While this one-year result was pleasing, members should focus on consistent long term performance over five, or preferably 10, years, Mr Delaney said.

AustralianSuper’s balanced option has returned 10.72 per cent a year over three years, 9.76 per cent a year over 10 years and 8.25 per cent a year over 15 years. Returns for other options and those in the retirement phase are available at australiansuper.com/performance.

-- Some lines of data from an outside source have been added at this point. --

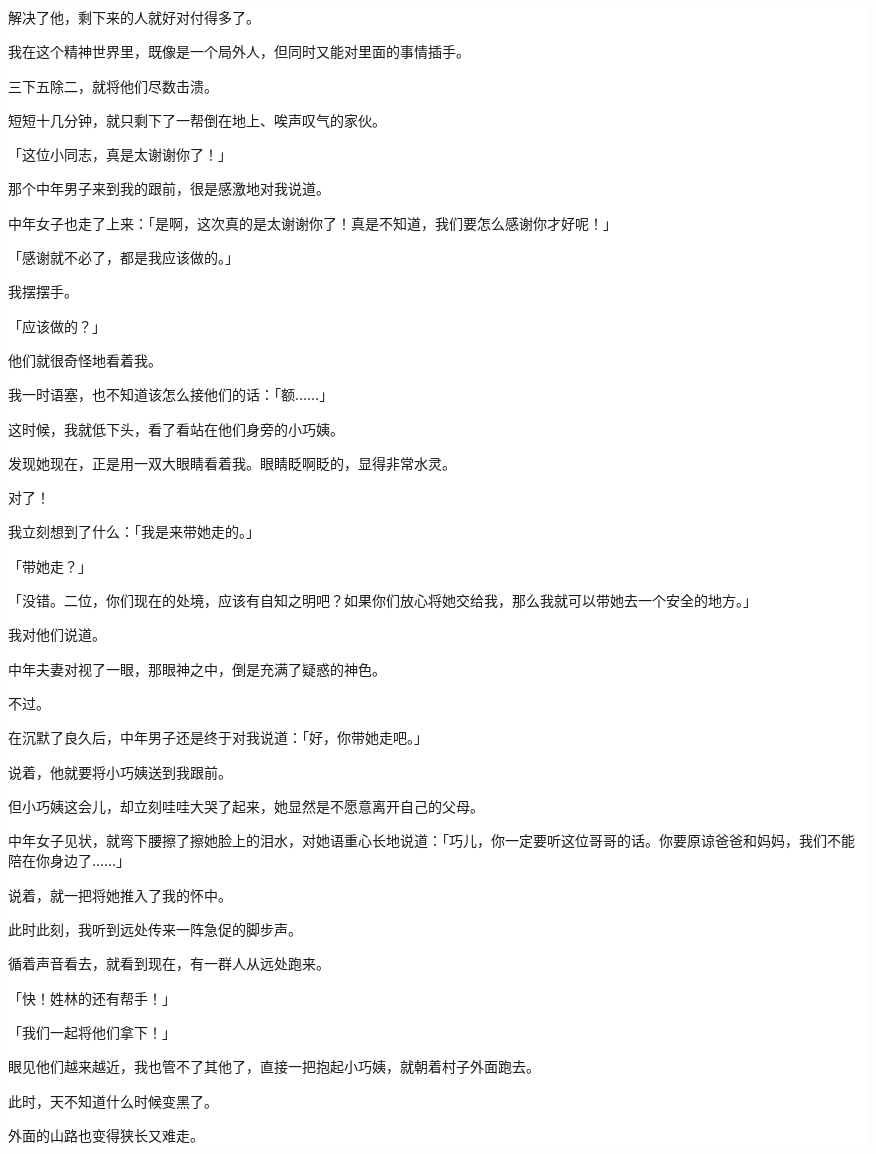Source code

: 解决了他，剩下来的人就好对付得多了。

我在这个精神世界里，既像是一个局外人，但同时又能对里面的事情插手。

三下五除二，就将他们尽数击溃。

短短十几分钟，就只剩下了一帮倒在地上、唉声叹气的家伙。

「这位小同志，真是太谢谢你了！」

那个中年男子来到我的跟前，很是感激地对我说道。

中年女子也走了上来：「是啊，这次真的是太谢谢你了！真是不知道，我们要怎么感谢你才好呢！」

「感谢就不必了，都是我应该做的。」

我摆摆手。

「应该做的？」

他们就很奇怪地看着我。

我一时语塞，也不知道该怎么接他们的话：「额……」

这时候，我就低下头，看了看站在他们身旁的小巧姨。

发现她现在，正是用一双大眼睛看着我。眼睛眨啊眨的，显得非常水灵。

对了！

我立刻想到了什么：「我是来带她走的。」

「带她走？」

「没错。二位，你们现在的处境，应该有自知之明吧？如果你们放心将她交给我，那么我就可以带她去一个安全的地方。」

我对他们说道。

中年夫妻对视了一眼，那眼神之中，倒是充满了疑惑的神色。

不过。

在沉默了良久后，中年男子还是终于对我说道：「好，你带她走吧。」

说着，他就要将小巧姨送到我跟前。

但小巧姨这会儿，却立刻哇哇大哭了起来，她显然是不愿意离开自己的父母。

中年女子见状，就弯下腰擦了擦她脸上的泪水，对她语重心长地说道：「巧儿，你一定要听这位哥哥的话。你要原谅爸爸和妈妈，我们不能陪在你身边了……」

说着，就一把将她推入了我的怀中。

此时此刻，我听到远处传来一阵急促的脚步声。

循着声音看去，就看到现在，有一群人从远处跑来。

「快！姓林的还有帮手！」

「我们一起将他们拿下！」

眼见他们越来越近，我也管不了其他了，直接一把抱起小巧姨，就朝着村子外面跑去。

此时，天不知道什么时候变黑了。

外面的山路也变得狭长又难走。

For the 12 months to May 31, 2019, AustralianSuper’s balanced option scooped the pool as the the top performing fund over 10 and 15 years. For all time periods the balanced option was in the top 10 performers. As a demonstration of the strength of its performance, $50,000 invested with the balanced option from July 2009 would now be worth $126,921 before contributions.

Mr Delaney said underlying global political and economic uncertainty had created a complex investing environment last financial year. Those conditions included a major global stock market correction in the December quarter.

“There were some tough months during the year and at times it looked like we would see relatively subdued returns,” Mr Delaney said. “However, there was resilience in infrastructure and property markets while falling interest rates also meant fixed interest did well,” he said.

“Foreign currency rises against the Australian dollar also helped boost returns on overseas assets, with both domestic and international equities having a strong finish to the year,” he said.

Looking beyond Australia

AustralianSuper has become so large it is looking to expand its international investments to ensure it can invest without unduly moving local markets. To facilitate this it plans to boost its London office staff by a factor of five to 50 people and offices in Beijing and New York will be boosted also.

“In the future, AustralianSuper will be investing more directly and globally,” Mr Delaney said. “We think we will be aware of opportunities earlier if we are on the ground in overseas markets.”

“We are also very conscious that deal execution is a skill-set in itself, and London is the biggest market for execution. By locating more resources there we think we will get a better all-round outcome when it comes to execution,”

Targets for the overseas investment move will be infrastructure because AustralianSuper views it as offering better value than property.

But regulatory risk in offshore infrastructure would be constantly reviewed.

“We are mindful of two critical issues; Brexit and potential re-regulation of infrastructure assets.”

Don’t get complacent

While returns have been strong for a decade this will not last.

“We know that at some point in the future the Fund will experience very low or even negative returns,” Mr Delaney said.

“As we start to get closer to the end of the current economic growth cycle, members need to prepare themselves for that and not react to short term fluctuations in returns in the future.

“Most members are usually better off sticking with their long-term strategy, providing it is right for their goals and circumstances.”